===== Text excerpt =====
It is ridiculous to study the feasibility of a greenway without considering all alternatives.
No one chooses to clog up Woodhaven. Drivers choose it because it is a far better choice than the BQE or the Van Wyck. If you compare it to Ocean Parkway which is similar in layout, Ocean Parkway is far more congested and it doesn’t even have commercial traffic. During non- rush hours it takes only 15 minutes to go the Belt to Queens Center. During rush hours depending on traffic, it can take up to 30 or 45 minutes on rare occasions. At the beginning or tail end of the rush hour, you can make the trip in the peak direction without hitting any red lights or only one or two, reducing the trip to only ten minutes.
Buses also travel quickly on Woodhaven so an exclusive lane wouldn’t even save that much time, only maybe five minutes most of the time, while trucks and cars would be extensively delayed or be diverted to residential streets when traffic is moving very slowly. Trips other than by bus would take ten to twenty minutes longer, in some cases doubling the travel time while bus lanes would remain largely empty most of the time.
If there were to be special lanes, they should allow HOV vehicles also. Then it might work.
I expect problems with the B44, but those would be minimal compared to the havoc that would be caused by a Woodhaven SBS with exclusive bus lanes. Anyone supporting the idea is speaking from a distance without the experience of using Woodhaven which I used daily for nine years.
The Q53 has very high ridership and tends to be quite crowded at any time of the day. The buses are also so frequent that they frequently run in tandem (I have no idea why they dont use articulated buses rather than running 2 regular buses with 2 drivers).
=====
To do >>
#1 In the records, copy word for word everything from the line containing "Which series has" down to the line containing "Reading left to", with both of those lines included. Leave the pictures out.
#2 Write the next part of the comment about bus lanes on Woodhaven, continuing from the point where it stops.
The text above and the records that follow are unrelated pieces of material.
===== Record set =====
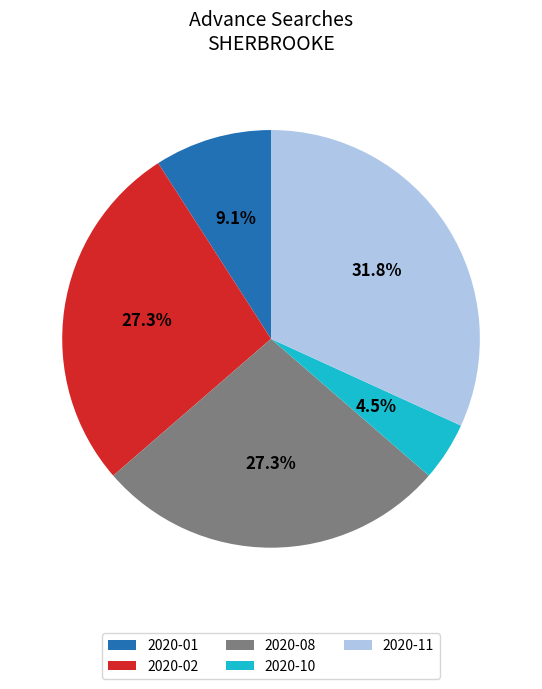

What percentage is NOT represented by 2020-08?

72.7%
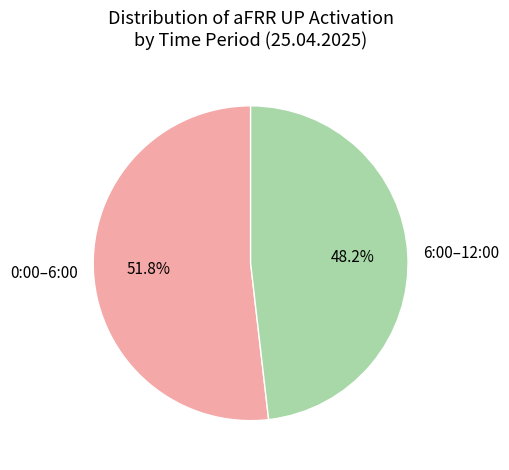

Which slice is the largest?

0:00–6:00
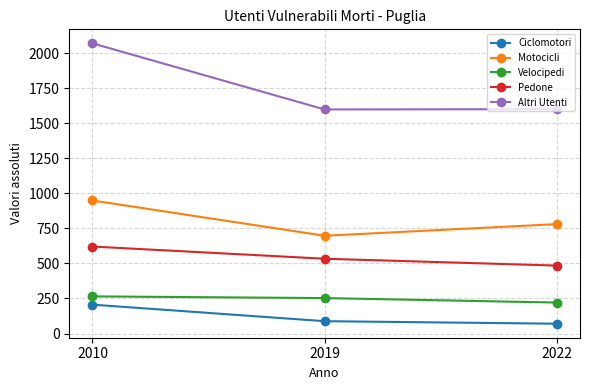

Which series has the largest total across all categories?

Altri Utenti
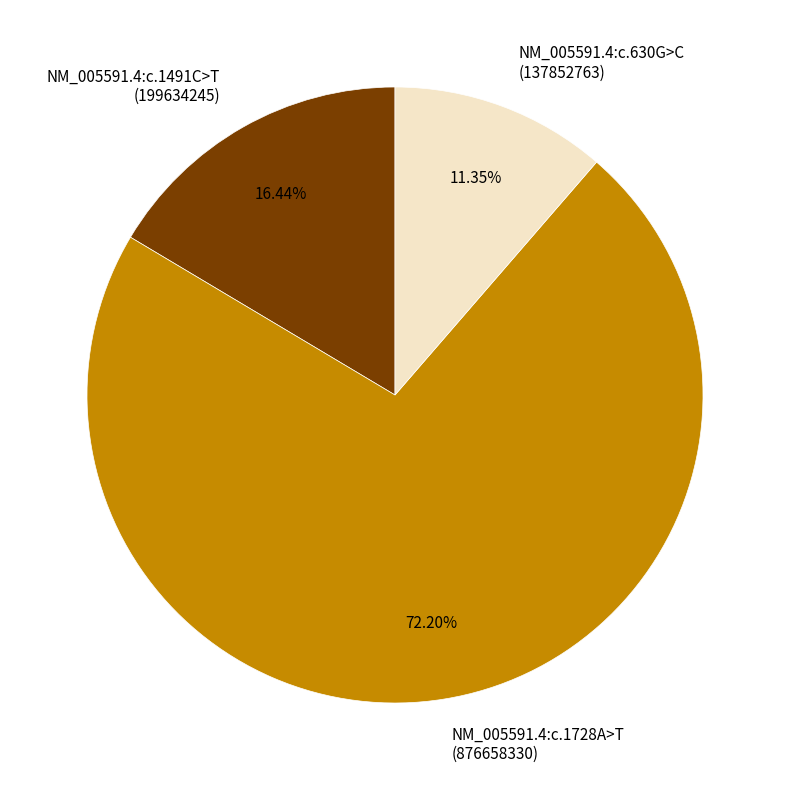

How many segments does this pie chart have?

3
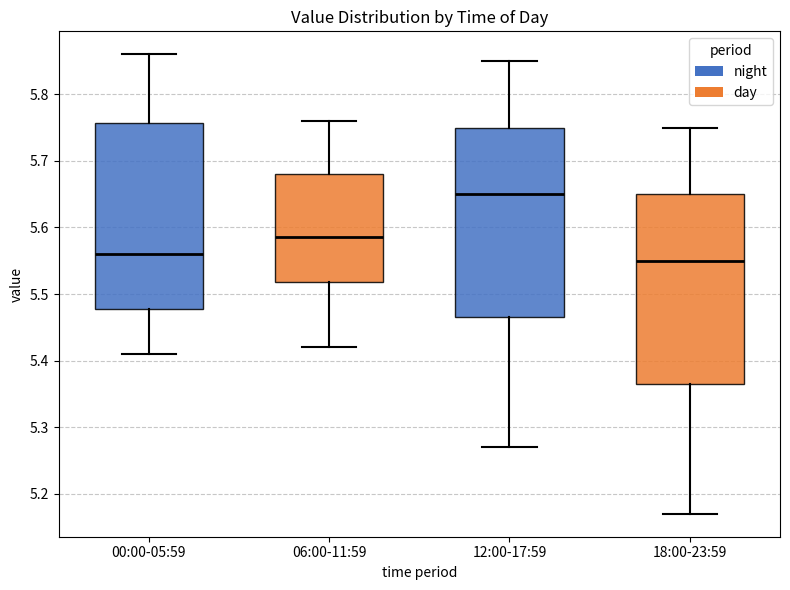

Reading left to right, transcribe this box plot: for each box, give where its median line is, the range the box spans, and where its two whiskers end, as read against the y-axis. The values are not printed on the chart, so give them approximately, as read against the axis.

00:00-05:59: median 5.56, box 5.48 to 5.76, whiskers 5.41 to 5.86
06:00-11:59: median 5.59, box 5.52 to 5.68, whiskers 5.42 to 5.76
12:00-17:59: median 5.65, box 5.47 to 5.75, whiskers 5.27 to 5.85
18:00-23:59: median 5.55, box 5.37 to 5.65, whiskers 5.17 to 5.75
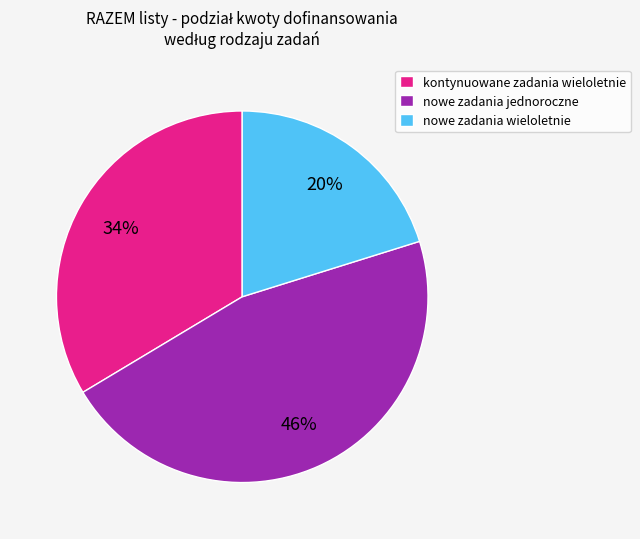

The kontynuowane zadania wieloletnie slice represents 34% of the pie. True or false?

True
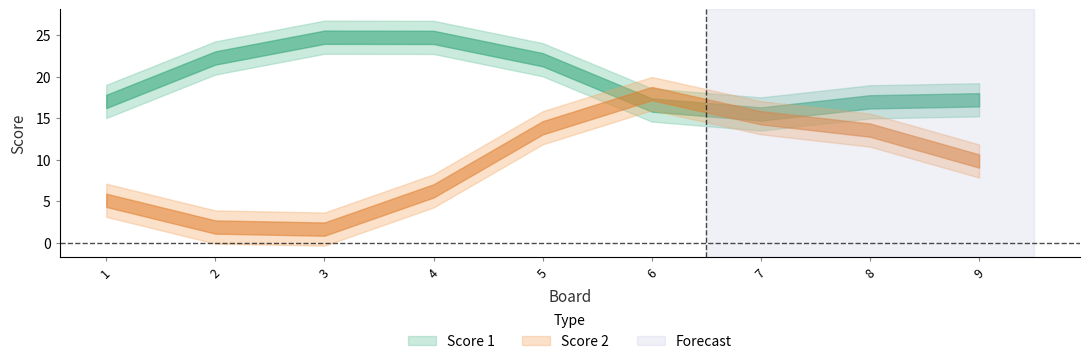

What are all the series names shown in the legend?

Score 1, Score 2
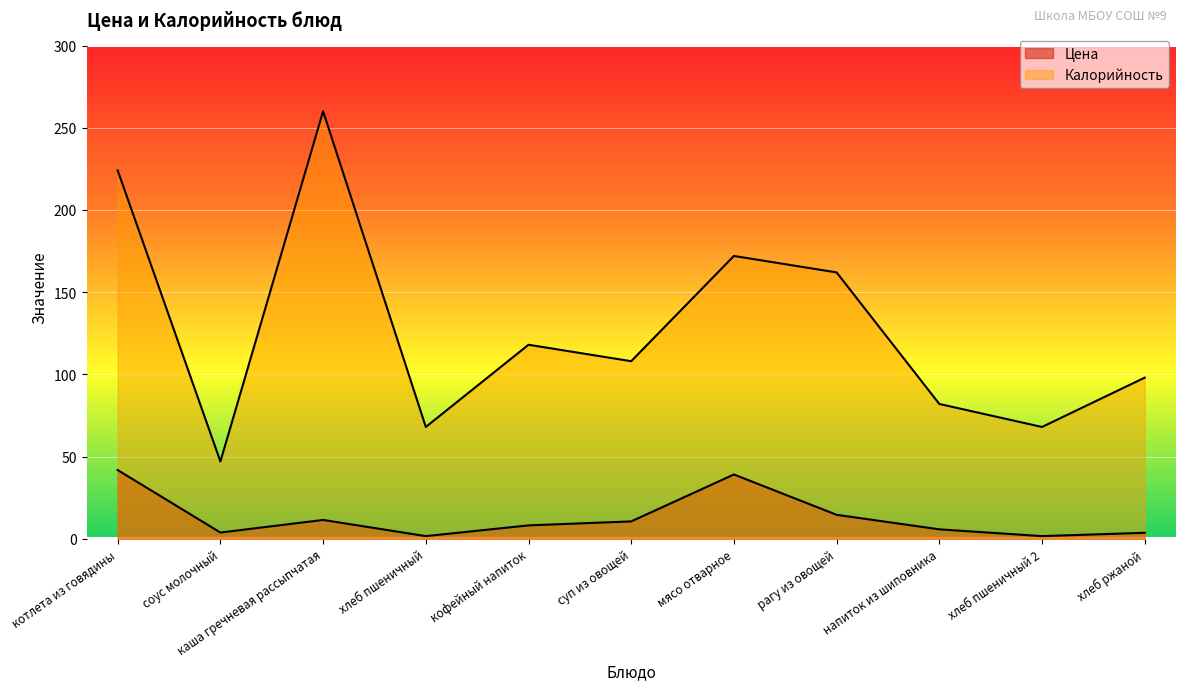

What is the total value across all series at хлеб ржаной?

101.6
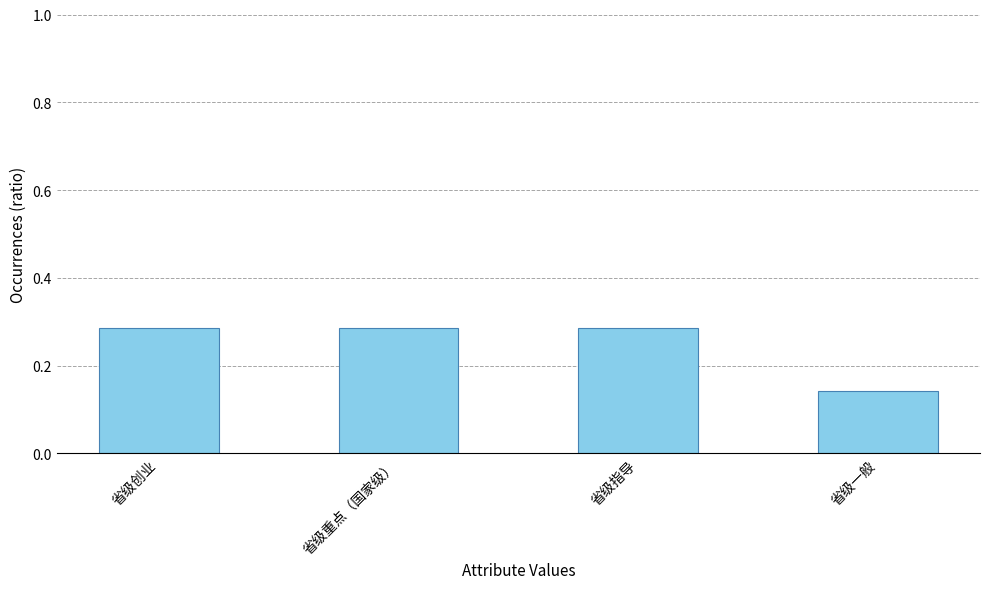

At which category does the chart reach its minimum across all series?

省级一般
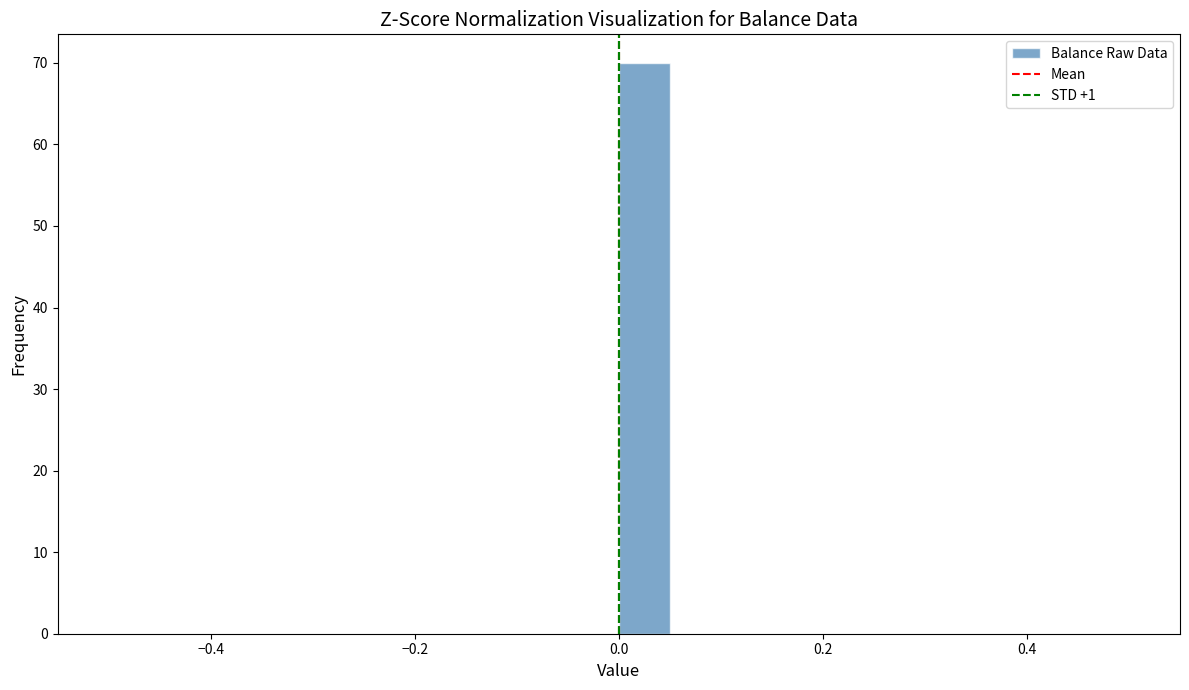

Around what value on the x-axis is the tallest bar? Give the approximate position of its centre, as read against the axis.

0.02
=====
Responses >>
#1
Which series has the largest total across all categories?

Altri Utenti

How many segments does this pie chart have?

3

Reading left to right, transcribe this box plot: for each box, give where its median line is, the range the box spans, and where its two whiskers end, as read against the y-axis. The values are not printed on the chart, so give them approximately, as read against the axis.

#2
Woodhaven isnt even that crowded most of the time, but the buses still sit at traffic lights far too often. Just having signal priority would help quite a bit id think, especially along the length of the route.
If the buses run so frequently, how come whenever I drive the length of Woodhaven, the most number of buses I pass on all the routes running there is six? Sometimes, I see even fewer buses, like only two or three that are in service in each direction. One time there wasn’t a single bus in either direction north of Metropolitan.
The Q53 is one of the Limiteds with the farthest stop spacing – with its high average speed, this means that for most of its journey, it’s traveling as fast as the traffic around it (or slightly slower). Woodhaven isn’t very long, so it makes sense that you’re not passing that many.
As for the Q11/21, they’re not that frequent, so I wouldn’t assume that you would pass by those on a regular basis even though they stopped every 2 blocks.
And that’s the exact reason why we don’t need SBS on Woodhaven.
The current route achieves 12MPH. The R local achieves 18MPH.
The goal of SBS is to speed up the route such that it achieves closer to subway speeds and non-peak travel times, during the rush hour.
If traffic is too bad on certain segments of the route and the route is not wide enough, then the route can run in mixed traffic on those segments (like 207th on the Bx12, the Downtown streets on the M15, etc.)
12MPH is good. Whether it’s good enough is a completely different story. In any case, bus lanes and TSP should also help reduce the bunching that seems to be endemic on the route.
When you say 12mph, I assume you mean average travel speed. Since the bus has to make stops anyway,, how much faster could you possibly make it. A car averages 20 mph on wide streets. On Woodhaven it probably a little higher like 25. So if SBS speeded buses from say 12 to 20 mph, how much of a time savings does that translate into assuming the current stops become the SBS stops. It’s about five miles from the Belt to Queens Boulevard, so that puts the current trip about 25 minutes. At 20 mph, the trip would take 15 minutes, a savings of 10 minutes. From Rockaway, the savings would be a little greater, but I don’t know by how much. It depends on how fast traffic currently moves over the bridge.
But to do a fair study, you have to consider how much time other traffic would lose. It would be 20 minutes or more. Much more time than the buses would save. So far DOT and the MTA have only considered what bus passengers save, not what others lose.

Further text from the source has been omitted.